Pálfi prepares Skeletal Brigade
Presented at the European Producers Club Co-production Forum at Cannes in May, Skeletal Brigade, the new film by Hungarian director György Pálfi, has attracted strong interest, with a French company – which for the time being prefers to remain anonymous – travelling to Budapest this week to discuss a possible co-production deal on the film.
The 33 year-old Hungarian director has already showed his exceptional talent and potential with his first two features, Hukkle (European Discovery of the Year at the 2002 European Film Awards and winner of multiple awards at festivals) and Taxidermia [+see also:
film profile] (2006 Cannes Un Certain Regard entry, see Special Report).
Co-scripted by the director and his wife Zsófia Ruttkay, Skeletal Brigade is an adaptation of the eponymous novel by P. Howard (alias Jeno Rejto).
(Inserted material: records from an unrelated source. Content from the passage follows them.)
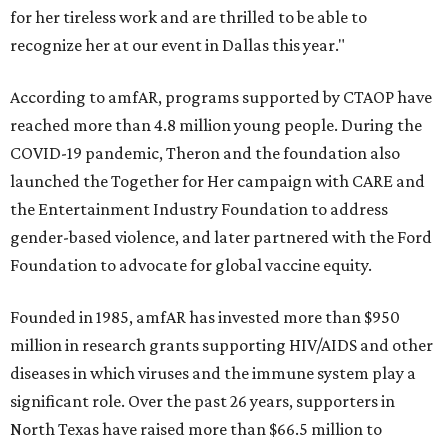
for her tireless work and are thrilled to be able to
recognize her at our event in Dallas this year."
According to amfAR, programs supported by CTAOP have
reached more than 4.8 million young people. During the
COVID-19 pandemic, Theron and the foundation also
launched the Together for Her campaign with CARE and
the Entertainment Industry Foundation to address
gender-based violence, and later partnered with the Ford
Foundation to advocate for global vaccine equity.
Founded in 1985, amfAR has invested more than $950
million in research grants supporting HIV/AIDS and other
diseases in which viruses and the immune system play a
significant role. Over the past 26 years, supporters in
North Texas have raised more than $66.5 million to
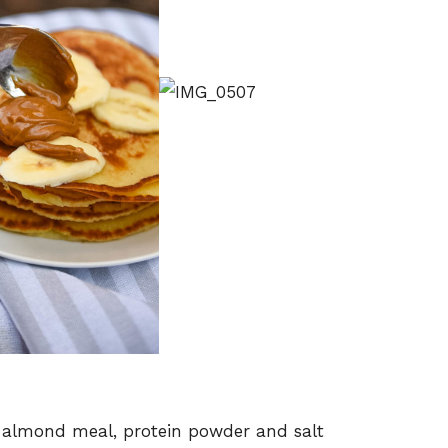
 almond meal, protein powder and salt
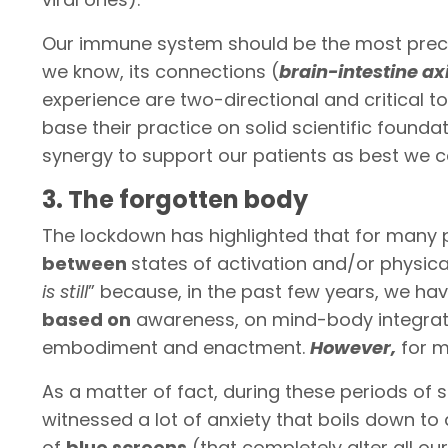
Our immune system should be the most precious
we know, its connections (
brain-intestine ax
experience are two-directional and critical to
base their practice on solid scientific foundati
synergy to support our patients as best we c
3. The forgotten body
The lockdown has highlighted that for many 
between
states of activation and/or physica
is still
” because, in the past few years, we ha
based on
awareness, on mind-body integrati
embodiment and enactment.
However,
for m
As a matter of fact, during these periods of 
witnessed a lot of anxiety that boils down to
of
blue screens
(that completely alter all ou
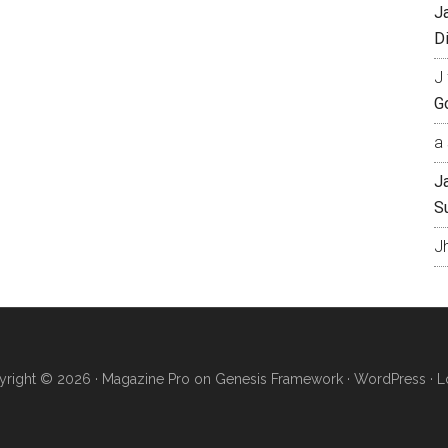
J
Di
J 
Go
a 
J
S
J
right © 2026 ·
Magazine Pro
on
Genesis Framework
·
WordPress
·
L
Set in the 1930s, the story tells of how the arrival of prisoner 63 disrupts a disciplinary camp of the Foreign Legion, located in a frightening desert and run by officers that are psychologically disturbed by their harsh living conditions.
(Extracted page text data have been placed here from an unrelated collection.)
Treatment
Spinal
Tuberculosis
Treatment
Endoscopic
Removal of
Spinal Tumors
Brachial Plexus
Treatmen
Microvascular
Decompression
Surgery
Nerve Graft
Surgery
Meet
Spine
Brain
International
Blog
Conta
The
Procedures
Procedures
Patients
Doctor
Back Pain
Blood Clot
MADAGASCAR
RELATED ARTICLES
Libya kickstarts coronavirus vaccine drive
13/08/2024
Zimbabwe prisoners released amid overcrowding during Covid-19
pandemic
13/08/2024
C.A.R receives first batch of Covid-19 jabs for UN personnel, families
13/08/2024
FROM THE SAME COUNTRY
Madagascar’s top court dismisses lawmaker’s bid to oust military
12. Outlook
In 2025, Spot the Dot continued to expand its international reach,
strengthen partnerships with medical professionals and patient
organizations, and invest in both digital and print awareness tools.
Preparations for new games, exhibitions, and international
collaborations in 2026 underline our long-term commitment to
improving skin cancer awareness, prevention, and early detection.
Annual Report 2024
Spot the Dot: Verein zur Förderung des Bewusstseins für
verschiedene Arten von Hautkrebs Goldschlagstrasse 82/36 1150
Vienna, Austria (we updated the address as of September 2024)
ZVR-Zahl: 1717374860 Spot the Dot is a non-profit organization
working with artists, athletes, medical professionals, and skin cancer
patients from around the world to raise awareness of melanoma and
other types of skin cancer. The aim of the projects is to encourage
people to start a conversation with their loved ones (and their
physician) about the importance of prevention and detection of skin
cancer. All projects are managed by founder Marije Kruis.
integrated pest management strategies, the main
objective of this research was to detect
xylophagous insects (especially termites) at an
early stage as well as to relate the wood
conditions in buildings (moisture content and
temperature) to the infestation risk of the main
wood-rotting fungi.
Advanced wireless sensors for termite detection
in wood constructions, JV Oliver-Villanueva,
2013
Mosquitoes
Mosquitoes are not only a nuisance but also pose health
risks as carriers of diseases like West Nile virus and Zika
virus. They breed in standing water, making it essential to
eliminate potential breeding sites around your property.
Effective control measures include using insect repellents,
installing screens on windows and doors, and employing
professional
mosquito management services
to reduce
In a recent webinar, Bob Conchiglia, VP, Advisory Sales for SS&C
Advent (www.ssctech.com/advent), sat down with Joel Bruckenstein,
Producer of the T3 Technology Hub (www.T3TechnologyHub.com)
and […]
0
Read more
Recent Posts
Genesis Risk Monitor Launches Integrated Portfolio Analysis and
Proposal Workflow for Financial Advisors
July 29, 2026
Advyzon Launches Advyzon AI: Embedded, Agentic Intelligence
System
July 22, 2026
The central character Henry Fécamp – who by a hair’s breadth escaped the death sentence for charges of double murder, robbery, betrayal and spying – ends up in this hell, where he has to undergo forced labour, as well as relentless questioning when he is accused of stealing confidential documents.
Punished for his resistance, he is then sent to the worst unit, the Skeletal Brigade, which is isolated on a plateau where temperatures reach 60°C and its inhabitants are almost at the mercy of the law of the jungle.
Taking control of the situation, Fécamp persuades these doomed individuals to hang onto their humanity. He also meets a former acquaintance who sheds some light on certain mysteries from his past and encourages him to lead a revolt.
Produced by Gabor Varadi for Eurofilm Studio, Skeletal Brigade is expected to have a €4-€5m budget, which could increase depending on co-producers and European cast members. In any case, the production is one to watch very closely.
Meanwhile, Pálfi and his producers are supervising the post-production of Paradise, a playful film set in a crèche about childhood, a period during which behaviour is not governed by the social rules that condition adults.